# Best Music heard?



## gamefan5 (Mar 13, 2011)

What's the best music you've heard?


----------



## Cloak519 (Mar 13, 2011)

Generally anything in my music library.
My favourite genre is probably Death Metal, although these days I'm creeping more into Black Metal.


----------



## The Catboy (Mar 13, 2011)

That's hard to say, I listen to anything from the range of Death Metal to J-Pop.
So I would say the best ever would be Rock, just any kinda generic rock.


----------



## Cloak519 (Mar 13, 2011)

CA519705950 said:
			
		

> Generally anything in my music library.
> My favourite genre is probably Death Metal, although these days I'm creeping more into Black Metal.

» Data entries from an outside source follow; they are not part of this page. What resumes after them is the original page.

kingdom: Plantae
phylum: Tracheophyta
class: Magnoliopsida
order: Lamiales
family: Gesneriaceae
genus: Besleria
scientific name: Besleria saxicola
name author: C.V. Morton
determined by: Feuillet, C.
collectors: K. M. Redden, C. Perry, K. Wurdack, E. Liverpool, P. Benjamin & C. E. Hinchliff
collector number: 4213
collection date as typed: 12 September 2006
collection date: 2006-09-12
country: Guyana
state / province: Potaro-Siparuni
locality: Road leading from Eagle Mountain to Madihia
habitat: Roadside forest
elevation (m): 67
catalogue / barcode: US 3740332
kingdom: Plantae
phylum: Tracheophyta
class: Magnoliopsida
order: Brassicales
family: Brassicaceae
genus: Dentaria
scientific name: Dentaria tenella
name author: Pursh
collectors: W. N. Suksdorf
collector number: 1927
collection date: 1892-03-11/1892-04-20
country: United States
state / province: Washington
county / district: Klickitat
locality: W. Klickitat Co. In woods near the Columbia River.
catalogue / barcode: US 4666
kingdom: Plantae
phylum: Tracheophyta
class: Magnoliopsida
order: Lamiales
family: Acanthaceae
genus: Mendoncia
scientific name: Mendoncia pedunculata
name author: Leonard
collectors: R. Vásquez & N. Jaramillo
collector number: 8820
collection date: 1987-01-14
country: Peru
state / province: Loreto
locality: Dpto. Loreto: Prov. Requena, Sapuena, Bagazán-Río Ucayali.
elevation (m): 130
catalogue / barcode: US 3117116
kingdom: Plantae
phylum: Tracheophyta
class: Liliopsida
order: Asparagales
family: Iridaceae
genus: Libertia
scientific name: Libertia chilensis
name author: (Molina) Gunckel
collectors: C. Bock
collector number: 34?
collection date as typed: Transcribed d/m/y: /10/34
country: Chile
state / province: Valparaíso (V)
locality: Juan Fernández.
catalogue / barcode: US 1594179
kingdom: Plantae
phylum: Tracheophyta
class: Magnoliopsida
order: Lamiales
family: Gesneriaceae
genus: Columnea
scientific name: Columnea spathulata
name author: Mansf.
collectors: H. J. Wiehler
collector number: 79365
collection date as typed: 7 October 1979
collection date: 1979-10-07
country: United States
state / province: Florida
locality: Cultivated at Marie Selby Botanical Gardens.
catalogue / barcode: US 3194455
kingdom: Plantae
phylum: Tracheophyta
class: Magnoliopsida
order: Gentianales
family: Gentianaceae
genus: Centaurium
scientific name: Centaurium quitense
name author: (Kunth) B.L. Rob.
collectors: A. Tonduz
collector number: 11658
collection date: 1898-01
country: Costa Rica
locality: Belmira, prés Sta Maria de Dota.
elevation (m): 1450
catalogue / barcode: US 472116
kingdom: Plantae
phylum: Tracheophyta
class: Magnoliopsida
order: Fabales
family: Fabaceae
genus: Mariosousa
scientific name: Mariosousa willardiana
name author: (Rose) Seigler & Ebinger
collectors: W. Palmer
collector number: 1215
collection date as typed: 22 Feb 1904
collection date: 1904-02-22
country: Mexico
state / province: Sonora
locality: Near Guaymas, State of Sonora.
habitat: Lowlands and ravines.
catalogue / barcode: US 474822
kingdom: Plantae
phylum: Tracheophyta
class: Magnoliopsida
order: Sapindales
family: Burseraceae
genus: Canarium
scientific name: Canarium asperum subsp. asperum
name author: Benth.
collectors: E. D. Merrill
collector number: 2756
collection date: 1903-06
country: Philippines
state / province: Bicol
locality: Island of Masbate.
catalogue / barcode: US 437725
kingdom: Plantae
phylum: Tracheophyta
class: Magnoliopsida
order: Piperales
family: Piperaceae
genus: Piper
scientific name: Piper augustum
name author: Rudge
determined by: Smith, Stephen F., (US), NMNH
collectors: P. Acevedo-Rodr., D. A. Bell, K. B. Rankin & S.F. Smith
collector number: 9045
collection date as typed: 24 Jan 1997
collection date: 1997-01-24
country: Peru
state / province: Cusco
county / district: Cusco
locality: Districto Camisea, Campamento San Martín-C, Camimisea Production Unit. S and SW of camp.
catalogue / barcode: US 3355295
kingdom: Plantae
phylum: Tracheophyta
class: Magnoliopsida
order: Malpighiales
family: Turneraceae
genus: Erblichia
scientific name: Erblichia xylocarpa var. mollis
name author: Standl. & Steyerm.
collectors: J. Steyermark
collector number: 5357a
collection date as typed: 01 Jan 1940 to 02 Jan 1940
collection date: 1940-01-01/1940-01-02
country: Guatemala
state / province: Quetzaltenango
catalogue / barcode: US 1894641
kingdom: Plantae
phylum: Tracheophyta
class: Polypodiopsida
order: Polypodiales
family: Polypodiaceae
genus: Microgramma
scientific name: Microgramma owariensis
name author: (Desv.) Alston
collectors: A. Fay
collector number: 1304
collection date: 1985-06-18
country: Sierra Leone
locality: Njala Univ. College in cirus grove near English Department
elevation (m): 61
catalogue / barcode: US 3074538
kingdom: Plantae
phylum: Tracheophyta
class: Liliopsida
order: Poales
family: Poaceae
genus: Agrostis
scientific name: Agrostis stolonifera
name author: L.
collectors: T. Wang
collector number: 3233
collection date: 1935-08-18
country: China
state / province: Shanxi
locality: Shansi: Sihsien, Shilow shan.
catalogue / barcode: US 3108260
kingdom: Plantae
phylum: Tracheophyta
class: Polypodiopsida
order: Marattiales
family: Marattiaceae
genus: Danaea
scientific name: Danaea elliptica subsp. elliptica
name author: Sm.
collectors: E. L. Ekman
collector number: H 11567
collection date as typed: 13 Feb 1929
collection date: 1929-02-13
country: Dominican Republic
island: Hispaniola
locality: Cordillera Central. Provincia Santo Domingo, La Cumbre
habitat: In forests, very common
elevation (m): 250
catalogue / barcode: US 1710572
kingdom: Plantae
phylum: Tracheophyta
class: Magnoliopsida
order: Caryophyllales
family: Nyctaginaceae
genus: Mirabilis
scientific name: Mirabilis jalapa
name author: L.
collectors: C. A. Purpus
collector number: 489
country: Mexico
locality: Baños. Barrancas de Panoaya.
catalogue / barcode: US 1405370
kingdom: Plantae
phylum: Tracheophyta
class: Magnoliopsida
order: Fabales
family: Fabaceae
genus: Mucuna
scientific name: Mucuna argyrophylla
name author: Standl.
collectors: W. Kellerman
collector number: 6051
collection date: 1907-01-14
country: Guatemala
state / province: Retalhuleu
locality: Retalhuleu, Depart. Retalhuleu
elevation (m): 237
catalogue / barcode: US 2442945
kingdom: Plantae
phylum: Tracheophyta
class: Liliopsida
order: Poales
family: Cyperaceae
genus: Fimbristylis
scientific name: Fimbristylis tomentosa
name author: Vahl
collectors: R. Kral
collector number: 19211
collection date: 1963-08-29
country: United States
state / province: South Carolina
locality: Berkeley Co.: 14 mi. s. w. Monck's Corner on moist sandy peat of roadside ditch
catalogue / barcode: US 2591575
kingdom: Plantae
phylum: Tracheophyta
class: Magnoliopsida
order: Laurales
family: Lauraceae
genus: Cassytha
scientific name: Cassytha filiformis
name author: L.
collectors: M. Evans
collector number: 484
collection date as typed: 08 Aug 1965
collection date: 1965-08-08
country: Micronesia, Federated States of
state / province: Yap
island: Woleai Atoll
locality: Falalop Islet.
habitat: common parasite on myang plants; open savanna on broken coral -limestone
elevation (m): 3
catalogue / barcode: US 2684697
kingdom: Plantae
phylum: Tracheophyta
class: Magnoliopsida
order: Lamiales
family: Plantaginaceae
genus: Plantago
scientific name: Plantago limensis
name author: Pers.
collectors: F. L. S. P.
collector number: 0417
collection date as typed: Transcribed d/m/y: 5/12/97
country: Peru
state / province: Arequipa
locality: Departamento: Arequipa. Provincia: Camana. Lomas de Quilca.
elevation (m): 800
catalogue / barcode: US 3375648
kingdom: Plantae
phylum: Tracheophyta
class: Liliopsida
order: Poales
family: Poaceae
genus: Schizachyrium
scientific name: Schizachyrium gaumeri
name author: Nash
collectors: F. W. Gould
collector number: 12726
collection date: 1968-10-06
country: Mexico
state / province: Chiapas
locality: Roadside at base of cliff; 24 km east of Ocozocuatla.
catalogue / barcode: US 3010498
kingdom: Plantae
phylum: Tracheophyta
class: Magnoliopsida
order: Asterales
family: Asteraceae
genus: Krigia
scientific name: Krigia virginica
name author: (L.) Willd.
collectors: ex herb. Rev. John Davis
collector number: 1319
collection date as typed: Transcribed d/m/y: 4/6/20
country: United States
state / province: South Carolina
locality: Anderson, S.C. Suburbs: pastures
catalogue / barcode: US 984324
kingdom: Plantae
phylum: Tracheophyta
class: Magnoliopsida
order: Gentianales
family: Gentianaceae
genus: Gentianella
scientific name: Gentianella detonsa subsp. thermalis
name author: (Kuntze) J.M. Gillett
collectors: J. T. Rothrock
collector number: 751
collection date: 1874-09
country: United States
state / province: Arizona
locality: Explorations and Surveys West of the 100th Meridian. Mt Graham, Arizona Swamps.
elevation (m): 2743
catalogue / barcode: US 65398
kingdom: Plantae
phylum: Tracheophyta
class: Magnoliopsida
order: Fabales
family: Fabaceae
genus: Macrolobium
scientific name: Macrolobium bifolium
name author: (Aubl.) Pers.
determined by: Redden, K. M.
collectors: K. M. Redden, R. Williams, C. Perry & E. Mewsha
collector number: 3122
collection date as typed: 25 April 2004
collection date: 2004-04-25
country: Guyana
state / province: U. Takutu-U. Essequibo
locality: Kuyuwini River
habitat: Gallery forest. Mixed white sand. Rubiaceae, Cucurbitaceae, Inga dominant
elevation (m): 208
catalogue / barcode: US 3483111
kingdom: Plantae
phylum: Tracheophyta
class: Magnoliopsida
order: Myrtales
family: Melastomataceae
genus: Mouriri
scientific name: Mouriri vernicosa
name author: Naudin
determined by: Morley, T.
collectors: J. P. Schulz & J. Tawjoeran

...but if I absolutely had to go for a single artist it would probably be Citizen Cope.
Was thinking about it in the shower just and concluded that I like his genre-blending and the way his music always seems to match my mood, whatever my mood is.


----------



## Shockwind (Mar 14, 2011)

DJ BL3ND's Freak Mix 2011


and Black Eye Peas - The Time (Dirty Bit)


----------



## Jasper07 (Mar 14, 2011)

Eric Prydz - Niton



Spoiler



[youtube]http://www.youtube.com/watch?v=YrpIRP9Skrw[/youtube]


----------



## Vidboy10 (Mar 14, 2011)

Industrial, Noise, Industrial Metal, Electro-Industrial, Dark Ambient, Classical, Orchestra, and Deep-toned Piano music.


----------